Münnerstadt stellt Beleuchtung ein

Münnerstadt erstellt momentan einen Stufenplan, der alle Szenarien von Energiesparmöglichkeiten bis hin zum Ausfall der Gasversorgung abdecken soll (wir berichteten). Die Stadt überlegt, ob relevante Bereiche der Verwaltung auf anderweitig beheizbare Gebäude ausgelagert werden könnten und hat bereits in einem ersten Schritt die Beleuchtung markanter öffentlicher Gebäude eingestellt.

Hintergrundinformation:

Laut Lagebericht "Gasversorgung" der Bundesnetzagentur wurde am 30.03.2022 die Frühwarnstufe und am 23.06.2022 die Alarmstufe des Notfallplans in Deutschland ausgerufen.

Die Lage ist angespannt und eine weitere Verschlechterung der Situation kann nicht ausgeschlossen werden, heißt es in dem Bericht weiter. Die Gasversorgung in Deutschland ist im Moment aber stabil. Die Versorgungssicherheit in Deutschland ist derzeit weiter gewährleistet.

Sollten die russischen Gaslieferungen über Nord Stream 1 weiterhin auf niedrigem Niveau verharren, ist ein Speicherstand von 95 % bis November kaum ohne zusätzliche Maßnahmen erreichbar. Bislang wird noch eingespeichert. Der Gesamtspeicherstand in Deutschland liegt bei 66,4 %. Der Füllstand des Speichers Rehden beträgt 38,63 %. Unternehmen und private Verbraucher müssen sich auf deutlich steigende Gaspreise einstellen.

Der Notfallplan Gas regelt die Gasversorgung in Deutschland in einer Krisensituation.

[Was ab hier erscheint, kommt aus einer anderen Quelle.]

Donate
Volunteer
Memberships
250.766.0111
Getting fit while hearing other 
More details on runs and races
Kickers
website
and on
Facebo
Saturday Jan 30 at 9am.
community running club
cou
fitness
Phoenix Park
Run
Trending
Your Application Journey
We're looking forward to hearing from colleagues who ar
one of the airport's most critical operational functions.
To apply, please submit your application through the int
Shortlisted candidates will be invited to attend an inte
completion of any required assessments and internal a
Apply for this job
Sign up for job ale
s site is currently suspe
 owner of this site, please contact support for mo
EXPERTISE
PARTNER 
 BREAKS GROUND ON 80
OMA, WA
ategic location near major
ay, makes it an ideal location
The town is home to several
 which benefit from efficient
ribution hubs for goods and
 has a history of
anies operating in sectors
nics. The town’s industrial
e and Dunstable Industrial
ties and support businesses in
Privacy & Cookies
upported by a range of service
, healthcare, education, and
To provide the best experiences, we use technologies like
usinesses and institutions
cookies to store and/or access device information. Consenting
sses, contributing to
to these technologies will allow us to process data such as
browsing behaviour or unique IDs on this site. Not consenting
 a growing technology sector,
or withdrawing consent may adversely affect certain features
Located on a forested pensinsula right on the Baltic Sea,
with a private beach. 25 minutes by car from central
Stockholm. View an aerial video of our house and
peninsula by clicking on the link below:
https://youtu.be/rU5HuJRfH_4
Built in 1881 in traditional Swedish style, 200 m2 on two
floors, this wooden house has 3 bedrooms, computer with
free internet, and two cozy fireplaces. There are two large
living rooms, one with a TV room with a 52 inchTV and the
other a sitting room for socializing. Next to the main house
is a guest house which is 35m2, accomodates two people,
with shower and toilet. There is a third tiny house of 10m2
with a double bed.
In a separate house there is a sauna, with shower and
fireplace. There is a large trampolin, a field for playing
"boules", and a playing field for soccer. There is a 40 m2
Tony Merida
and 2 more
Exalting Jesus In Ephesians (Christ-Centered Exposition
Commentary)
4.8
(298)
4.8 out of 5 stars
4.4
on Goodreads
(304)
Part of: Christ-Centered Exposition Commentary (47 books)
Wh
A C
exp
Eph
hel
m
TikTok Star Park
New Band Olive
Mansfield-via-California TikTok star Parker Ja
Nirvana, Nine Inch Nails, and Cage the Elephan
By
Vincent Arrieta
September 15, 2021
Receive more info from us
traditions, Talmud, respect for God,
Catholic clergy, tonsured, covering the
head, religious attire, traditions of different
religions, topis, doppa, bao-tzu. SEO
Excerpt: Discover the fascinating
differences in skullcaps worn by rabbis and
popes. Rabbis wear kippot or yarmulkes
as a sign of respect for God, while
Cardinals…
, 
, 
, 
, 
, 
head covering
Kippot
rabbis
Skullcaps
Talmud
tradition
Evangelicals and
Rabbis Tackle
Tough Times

Es gibt drei Eskalationsstufen - die Frühwarnstufe, die Alarmstufe und die Notfallstufe.

Frühwarnstufe

Die Gasversorger und die Betreiber der Gasleitungen werden verpflichtet, regelmäßig die Lage für die Bundesregierung einzuschätzen. Noch greift der Staat aber nicht ein. Vielmehr ergreifen Gashändler und -lieferanten, Fernleitungs- und Verteilernetzbetreiber marktbasierte Maßnahmen, um die Gasversorgung aufrechtzuerhalten. Dazu gehören beispielsweise die Nutzung von Flexibilitäten auf der Beschaffungsseite, der Rückgriff auf Gasspeicher, die Optimierung von Lastflüssen oder die Anforderung externer Regelenergie.

Alarmstufe

Auch in der sogenannten Alarmstufe kümmern sich die Marktakteure noch in Eigenregie um eine Beherrschung der Lage. Auch hier können die in der Frühwarnstufe genannten Maßnahmen von den Marktakteuren ergriffen werden.

Notfallstufe

Wenn die Maßnahmen der Frühwarn- oder der Alarmstufe nicht ausreichen oder eine dauerhafte Verschlechterung der Versorgungssituation eintritt, kann die Bundesregierung per Verordnung die Notfallstufe ausrufen. Jetzt greift der Staat in den Markt ein. Konkret heißt das: Die Bundesnetzagentur wird zum "Bundeslastverteiler". Sie kann dann in enger Abstimmung mit den Netzbetreibern z.B. Bezugsreduktionen verfügen. Diese Verfügungen können sich auch an einzelne Letztverbraucher wenden. Dabei sind bestimmte Verbrauchergruppen gesetzlich besonders geschützt, d.h. diese sind möglichst bis zuletzt mit Gas zu versorgen. Zu diesen geschützten Verbrauchern gehören Haushalte, soziale Einrichtungen wie etwa Krankenhäuser, und Gaskraftwerke, die zugleich auch der Wärmeversorgung von Haushalten dienen.